[Point tracking data]
__________

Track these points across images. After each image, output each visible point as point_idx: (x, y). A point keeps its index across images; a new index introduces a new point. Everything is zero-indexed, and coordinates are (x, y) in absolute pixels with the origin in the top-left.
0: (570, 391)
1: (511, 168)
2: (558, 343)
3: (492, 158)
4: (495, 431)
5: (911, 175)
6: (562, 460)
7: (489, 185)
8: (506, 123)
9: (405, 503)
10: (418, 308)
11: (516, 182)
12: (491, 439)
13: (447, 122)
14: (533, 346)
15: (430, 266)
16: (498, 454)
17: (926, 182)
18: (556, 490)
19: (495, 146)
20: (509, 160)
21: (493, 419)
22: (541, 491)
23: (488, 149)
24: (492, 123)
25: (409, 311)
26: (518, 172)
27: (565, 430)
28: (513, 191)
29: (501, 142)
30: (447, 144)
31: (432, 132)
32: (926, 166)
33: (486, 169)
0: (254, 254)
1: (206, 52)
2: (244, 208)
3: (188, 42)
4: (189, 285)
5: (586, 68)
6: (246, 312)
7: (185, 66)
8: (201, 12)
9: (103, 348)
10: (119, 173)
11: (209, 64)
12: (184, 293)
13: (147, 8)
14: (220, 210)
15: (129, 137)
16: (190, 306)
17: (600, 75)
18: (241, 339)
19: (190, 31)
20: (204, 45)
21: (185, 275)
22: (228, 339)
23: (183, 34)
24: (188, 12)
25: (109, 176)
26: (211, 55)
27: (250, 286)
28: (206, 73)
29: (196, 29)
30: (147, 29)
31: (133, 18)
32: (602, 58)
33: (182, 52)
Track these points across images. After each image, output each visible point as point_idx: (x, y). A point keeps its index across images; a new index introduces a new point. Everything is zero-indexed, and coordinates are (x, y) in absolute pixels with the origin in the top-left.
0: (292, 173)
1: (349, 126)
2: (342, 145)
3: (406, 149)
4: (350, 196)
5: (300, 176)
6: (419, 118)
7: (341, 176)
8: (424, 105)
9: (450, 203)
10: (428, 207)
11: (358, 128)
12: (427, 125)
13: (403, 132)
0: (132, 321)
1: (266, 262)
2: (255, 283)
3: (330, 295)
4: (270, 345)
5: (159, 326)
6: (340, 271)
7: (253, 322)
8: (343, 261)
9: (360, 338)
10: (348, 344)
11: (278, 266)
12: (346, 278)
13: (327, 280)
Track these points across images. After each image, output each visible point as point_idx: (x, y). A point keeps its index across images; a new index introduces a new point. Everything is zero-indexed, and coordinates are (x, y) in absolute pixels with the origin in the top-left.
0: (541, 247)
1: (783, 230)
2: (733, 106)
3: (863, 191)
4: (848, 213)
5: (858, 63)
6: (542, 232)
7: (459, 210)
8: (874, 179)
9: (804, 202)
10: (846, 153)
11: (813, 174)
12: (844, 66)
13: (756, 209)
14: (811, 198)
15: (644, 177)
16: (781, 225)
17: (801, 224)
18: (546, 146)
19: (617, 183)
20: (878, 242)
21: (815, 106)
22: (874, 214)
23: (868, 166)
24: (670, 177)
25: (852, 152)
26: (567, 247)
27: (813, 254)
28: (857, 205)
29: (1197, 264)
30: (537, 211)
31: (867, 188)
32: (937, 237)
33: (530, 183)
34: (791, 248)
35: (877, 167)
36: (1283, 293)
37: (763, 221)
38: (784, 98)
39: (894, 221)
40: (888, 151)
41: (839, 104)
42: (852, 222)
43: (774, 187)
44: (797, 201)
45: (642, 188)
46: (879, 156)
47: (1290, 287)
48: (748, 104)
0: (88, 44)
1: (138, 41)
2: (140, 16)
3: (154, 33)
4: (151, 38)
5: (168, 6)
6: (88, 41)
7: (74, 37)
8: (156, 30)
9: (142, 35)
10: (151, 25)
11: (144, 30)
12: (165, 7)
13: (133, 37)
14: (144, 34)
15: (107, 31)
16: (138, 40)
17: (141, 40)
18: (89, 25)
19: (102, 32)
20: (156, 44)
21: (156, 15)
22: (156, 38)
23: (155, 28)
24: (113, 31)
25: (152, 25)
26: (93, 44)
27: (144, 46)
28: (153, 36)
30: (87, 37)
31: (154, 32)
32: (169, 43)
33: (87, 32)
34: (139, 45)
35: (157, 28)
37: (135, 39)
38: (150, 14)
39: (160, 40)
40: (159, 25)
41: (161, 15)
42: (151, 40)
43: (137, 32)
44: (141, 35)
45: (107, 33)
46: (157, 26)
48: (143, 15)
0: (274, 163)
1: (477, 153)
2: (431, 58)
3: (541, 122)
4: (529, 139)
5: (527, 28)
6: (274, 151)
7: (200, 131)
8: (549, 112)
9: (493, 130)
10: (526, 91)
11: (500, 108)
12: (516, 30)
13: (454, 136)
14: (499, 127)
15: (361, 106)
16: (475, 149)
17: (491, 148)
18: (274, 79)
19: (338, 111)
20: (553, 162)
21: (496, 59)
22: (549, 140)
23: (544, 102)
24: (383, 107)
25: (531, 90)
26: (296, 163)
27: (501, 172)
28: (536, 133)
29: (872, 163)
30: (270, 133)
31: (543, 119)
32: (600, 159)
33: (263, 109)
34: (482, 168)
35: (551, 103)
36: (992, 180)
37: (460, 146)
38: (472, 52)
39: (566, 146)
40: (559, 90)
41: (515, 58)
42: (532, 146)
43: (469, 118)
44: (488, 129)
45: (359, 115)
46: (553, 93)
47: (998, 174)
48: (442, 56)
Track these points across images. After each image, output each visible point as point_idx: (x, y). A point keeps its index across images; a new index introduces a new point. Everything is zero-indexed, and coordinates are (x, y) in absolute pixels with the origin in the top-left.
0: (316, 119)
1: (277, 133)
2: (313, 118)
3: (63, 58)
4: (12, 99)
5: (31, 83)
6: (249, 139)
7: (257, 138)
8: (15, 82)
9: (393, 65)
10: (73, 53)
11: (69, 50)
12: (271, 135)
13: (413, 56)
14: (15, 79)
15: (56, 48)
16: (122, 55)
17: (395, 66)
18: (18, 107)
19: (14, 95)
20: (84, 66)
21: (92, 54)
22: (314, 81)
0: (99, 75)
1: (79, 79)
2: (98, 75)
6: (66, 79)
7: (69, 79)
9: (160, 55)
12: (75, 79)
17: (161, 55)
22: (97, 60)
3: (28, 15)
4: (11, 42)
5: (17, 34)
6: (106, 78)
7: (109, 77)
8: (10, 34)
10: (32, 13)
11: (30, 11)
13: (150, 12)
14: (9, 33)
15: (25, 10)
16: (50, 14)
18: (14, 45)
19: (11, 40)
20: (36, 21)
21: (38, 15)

__________

Your reply must be a faithful copy of each entry above.

- Response to the exercise
Track these points across images. After each image, output each visible point as point_idx: (x, y). A point keeps its index across images; a new index introduces a new point. Everything is zero-indexed, and coordinates are (x, y) in absolute pixels with the origin in the top-left.
0: (570, 391)
1: (511, 168)
2: (558, 343)
3: (492, 158)
4: (495, 431)
5: (911, 175)
6: (562, 460)
7: (489, 185)
8: (506, 123)
9: (405, 503)
10: (418, 308)
11: (516, 182)
12: (491, 439)
13: (447, 122)
14: (533, 346)
15: (430, 266)
16: (498, 454)
17: (926, 182)
18: (556, 490)
19: (495, 146)
20: (509, 160)
21: (493, 419)
22: (541, 491)
23: (488, 149)
24: (492, 123)
25: (409, 311)
26: (518, 172)
27: (565, 430)
28: (513, 191)
29: (501, 142)
30: (447, 144)
31: (432, 132)
32: (926, 166)
33: (486, 169)
0: (254, 254)
1: (206, 52)
2: (244, 208)
3: (188, 42)
4: (189, 285)
5: (586, 68)
6: (246, 312)
7: (185, 66)
8: (201, 12)
9: (103, 348)
10: (119, 173)
11: (209, 64)
12: (184, 293)
13: (147, 8)
14: (220, 210)
15: (129, 137)
16: (190, 306)
17: (600, 75)
18: (241, 339)
19: (190, 31)
20: (204, 45)
21: (185, 275)
22: (228, 339)
23: (183, 34)
24: (188, 12)
25: (109, 176)
26: (211, 55)
27: (250, 286)
28: (206, 73)
29: (196, 29)
30: (147, 29)
31: (133, 18)
32: (602, 58)
33: (182, 52)
Track these points across images. After each image, output each visible point as point_idx: (x, y). A point keeps its index across images; a new index introduces a new point. Everything is zero-indexed, and coordinates are (x, y) in absolute pixels with the origin in the top-left.
0: (292, 173)
1: (349, 126)
2: (342, 145)
3: (406, 149)
4: (350, 196)
5: (300, 176)
6: (419, 118)
7: (341, 176)
8: (424, 105)
9: (450, 203)
10: (428, 207)
11: (358, 128)
12: (427, 125)
13: (403, 132)
0: (132, 321)
1: (266, 262)
2: (255, 283)
3: (330, 295)
4: (270, 345)
5: (159, 326)
6: (340, 271)
7: (253, 322)
8: (343, 261)
9: (360, 338)
10: (348, 344)
11: (278, 266)
12: (346, 278)
13: (327, 280)
Track these points across images. After each image, output each visible point as point_idx: (x, y). A point keeps its index across images; a new index introduces a new point. Everything is zero-indexed, and coordinates are (x, y) in absolute pixels with the origin in the top-left.
0: (541, 247)
1: (783, 230)
2: (733, 106)
3: (863, 191)
4: (848, 213)
5: (858, 63)
6: (542, 232)
7: (459, 210)
8: (874, 179)
9: (804, 202)
10: (846, 153)
11: (813, 174)
12: (844, 66)
13: (756, 209)
14: (811, 198)
15: (644, 177)
16: (781, 225)
17: (801, 224)
18: (546, 146)
19: (617, 183)
20: (878, 242)
21: (815, 106)
22: (874, 214)
23: (868, 166)
24: (670, 177)
25: (852, 152)
26: (567, 247)
27: (813, 254)
28: (857, 205)
29: (1197, 264)
30: (537, 211)
31: (867, 188)
32: (937, 237)
33: (530, 183)
34: (791, 248)
35: (877, 167)
36: (1283, 293)
37: (763, 221)
38: (784, 98)
39: (894, 221)
40: (888, 151)
41: (839, 104)
42: (852, 222)
43: (774, 187)
44: (797, 201)
45: (642, 188)
46: (879, 156)
47: (1290, 287)
48: (748, 104)
0: (88, 44)
1: (138, 41)
2: (140, 16)
3: (154, 33)
4: (151, 38)
5: (168, 6)
6: (88, 41)
7: (74, 37)
8: (156, 30)
9: (142, 35)
10: (151, 25)
11: (144, 30)
12: (165, 7)
13: (133, 37)
14: (144, 34)
15: (107, 31)
16: (138, 40)
17: (141, 40)
18: (89, 25)
19: (102, 32)
20: (156, 44)
21: (156, 15)
22: (156, 38)
23: (155, 28)
24: (113, 31)
25: (152, 25)
26: (93, 44)
27: (144, 46)
28: (153, 36)
30: (87, 37)
31: (154, 32)
32: (169, 43)
33: (87, 32)
34: (139, 45)
35: (157, 28)
37: (135, 39)
38: (150, 14)
39: (160, 40)
40: (159, 25)
41: (161, 15)
42: (151, 40)
43: (137, 32)
44: (141, 35)
45: (107, 33)
46: (157, 26)
48: (143, 15)
0: (274, 163)
1: (477, 153)
2: (431, 58)
3: (541, 122)
4: (529, 139)
5: (527, 28)
6: (274, 151)
7: (200, 131)
8: (549, 112)
9: (493, 130)
10: (526, 91)
11: (500, 108)
12: (516, 30)
13: (454, 136)
14: (499, 127)
15: (361, 106)
16: (475, 149)
17: (491, 148)
18: (274, 79)
19: (338, 111)
20: (553, 162)
21: (496, 59)
22: (549, 140)
23: (544, 102)
24: (383, 107)
25: (531, 90)
26: (296, 163)
27: (501, 172)
28: (536, 133)
29: (872, 163)
30: (270, 133)
31: (543, 119)
32: (600, 159)
33: (263, 109)
34: (482, 168)
35: (551, 103)
36: (992, 180)
37: (460, 146)
38: (472, 52)
39: (566, 146)
40: (559, 90)
41: (515, 58)
42: (532, 146)
43: (469, 118)
44: (488, 129)
45: (359, 115)
46: (553, 93)
47: (998, 174)
48: (442, 56)
Track these points across images. After each image, output each visible point as point_idx: (x, y). A point keeps its index across images; a new index introduces a new point. Everything is zero-indexed, and coordinates are (x, y) in absolute pixels with the origin in the top-left.
0: (316, 119)
1: (277, 133)
2: (313, 118)
3: (63, 58)
4: (12, 99)
5: (31, 83)
6: (249, 139)
7: (257, 138)
8: (15, 82)
9: (393, 65)
10: (73, 53)
11: (69, 50)
12: (271, 135)
13: (413, 56)
14: (15, 79)
15: (56, 48)
16: (122, 55)
17: (395, 66)
18: (18, 107)
19: (14, 95)
20: (84, 66)
21: (92, 54)
22: (314, 81)
0: (99, 75)
1: (79, 79)
2: (98, 75)
6: (66, 79)
7: (69, 79)
9: (160, 55)
12: (75, 79)
17: (161, 55)
22: (97, 60)
3: (28, 15)
4: (11, 42)
5: (17, 34)
6: (106, 78)
7: (109, 77)
8: (10, 34)
10: (32, 13)
11: (30, 11)
13: (150, 12)
14: (9, 33)
15: (25, 10)
16: (50, 14)
18: (14, 45)
19: (11, 40)
20: (36, 21)
21: (38, 15)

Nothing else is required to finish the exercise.